Records for this exercise Start Marker

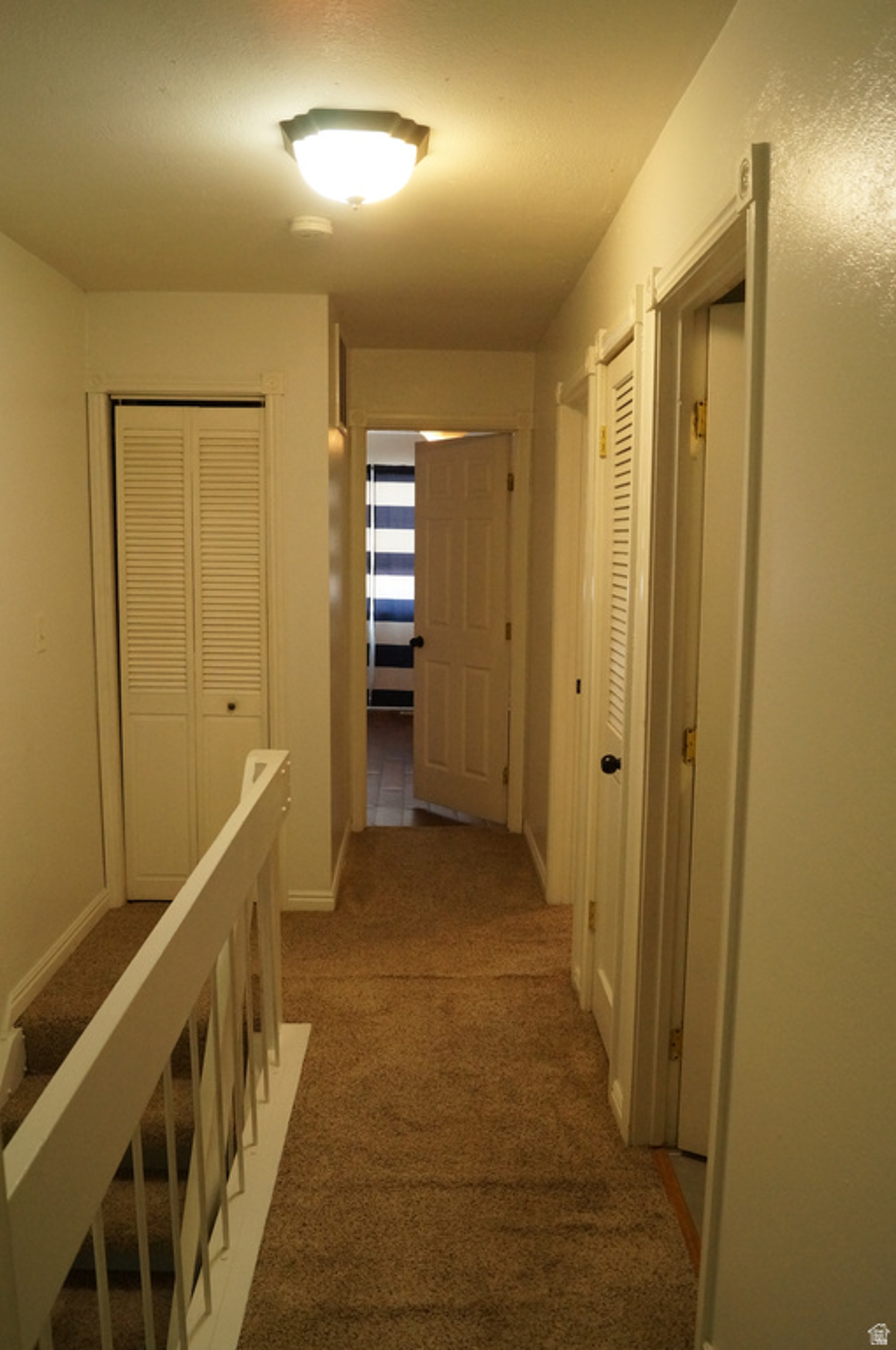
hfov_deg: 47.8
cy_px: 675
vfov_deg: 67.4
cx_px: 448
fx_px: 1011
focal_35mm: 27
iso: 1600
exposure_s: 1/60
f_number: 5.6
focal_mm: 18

Records for this exercise End Marker
Records for this exercise Start Marker

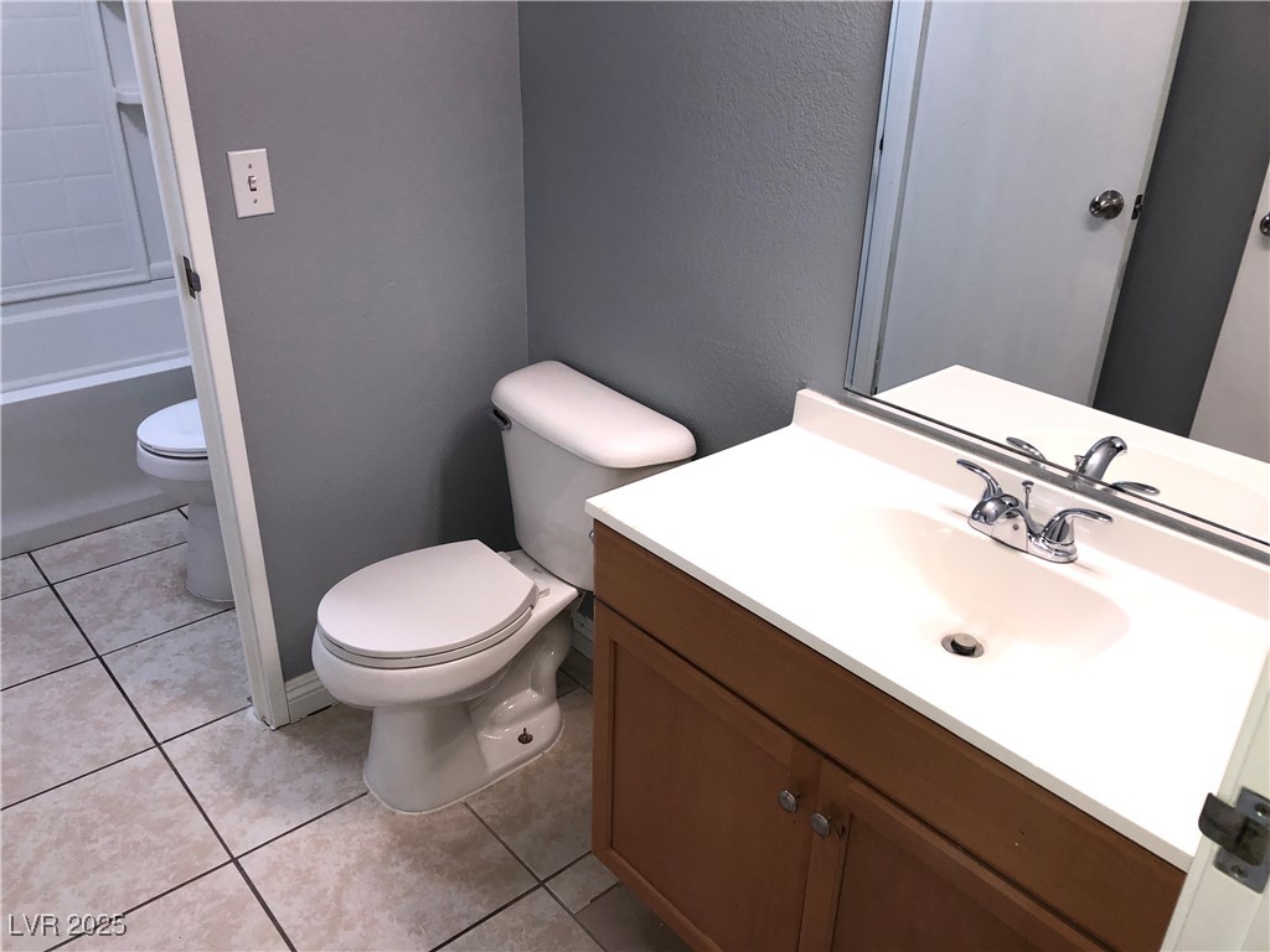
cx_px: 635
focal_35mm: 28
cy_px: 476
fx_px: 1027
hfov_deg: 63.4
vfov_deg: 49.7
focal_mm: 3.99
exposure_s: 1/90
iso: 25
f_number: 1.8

Records for this exercise End Marker
Records for this exercise Start Marker

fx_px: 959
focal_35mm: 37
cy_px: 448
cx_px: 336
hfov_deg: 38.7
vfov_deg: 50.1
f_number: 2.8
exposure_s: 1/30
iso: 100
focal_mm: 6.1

Records for this exercise End Marker

Task goal —
Would you retype exactly the lines above, from the line with "fx_px: 1027" to the line with "f_number: 1.8", with both end lines kept and nothing more?

Written answer —
fx_px: 1027
hfov_deg: 63.4
vfov_deg: 49.7
focal_mm: 3.99
exposure_s: 1/90
iso: 25
f_number: 1.8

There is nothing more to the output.